For the SPACES Grand Opening at 2900 Detroit Ave. in Cleveland's Hingetown neighborhood, I created a 9 ft. x 3 ft. piston pin in "SPACES' pink" string.

Before the building was inhabited by Van Rooy Coffee, it was used by Thompson Products for the manufacture piston pins. Thompson went on to become the T in TRW, known around Cleveland as the contractors behind government satellites and guided missiles.

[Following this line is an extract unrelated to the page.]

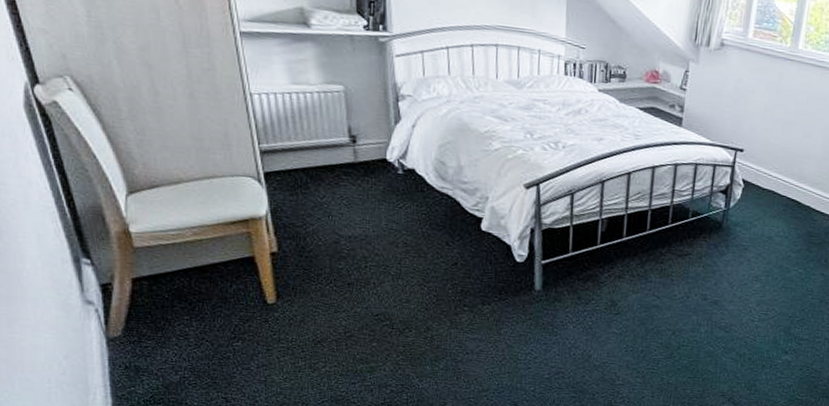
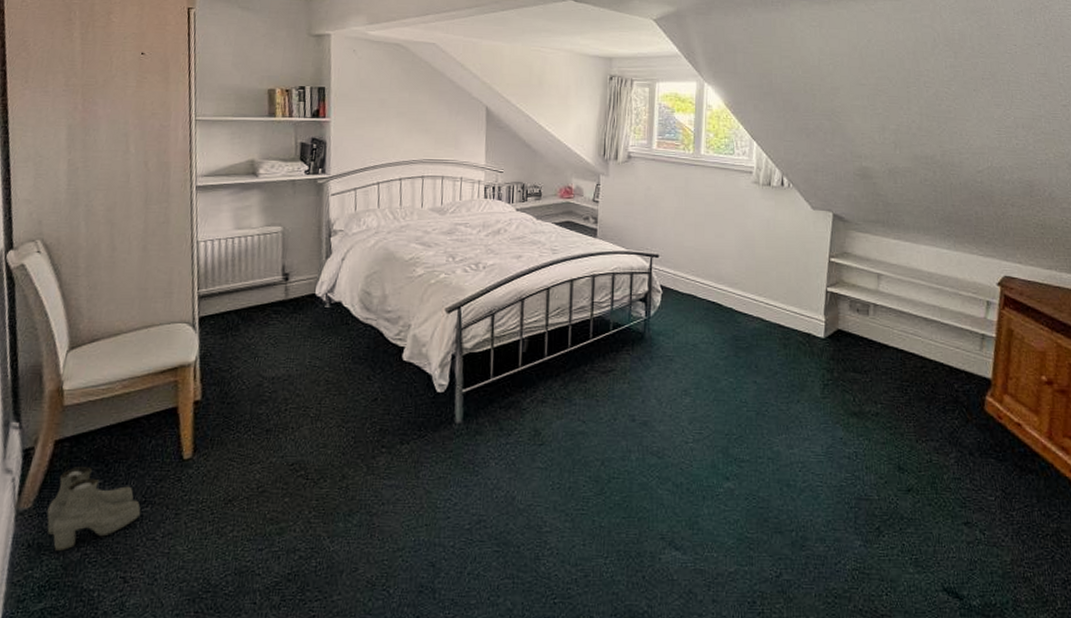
boots: none [138,303,233,374] -> present [46,467,141,552]

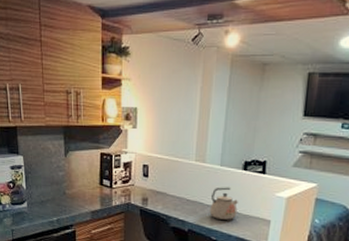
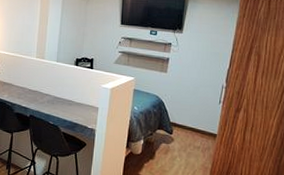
kettle: present [209,187,238,220] -> none [48,79,71,107]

SPACES is the pin in the center of Cleveland's cultural engine: providing expertly engineered resources that connect artists, institutions, and the community.

 

Theoretical Limits, 2012

Theoretical Limits was a solo show at FORUM artspace in Cleveland in 2012.  Three primary works explored the concept of a system:

a triptych of paintings on wood panel that represented classical 2D artwork, an explosion of form that related to the viewer in it's proportion and hanging;

a 3D string installation that invited viewer interaction in a new and engaging way, getting people to bend and twist around the space in unique ways;

and finally a collection of hundreds of bookmark-sized prints, hung to mirror the triptych, which viewers could have for free in exchange for writing down their name and city and hanging that information in the bookmark's place.  These new slips formed a conceptual map of all the places the bookmarks would go, creating a network that slowly dissipated over time, turning the show into a system in four dimensions.

 

Prayer Flag Project, 2011

The Prayer Flag Project was a piece I hung on separate ends of campus during the Tibetan New Year in 2011.  Students could write their wishes on a flag and hang it, allowing the wind to carry the sentiment across Akron.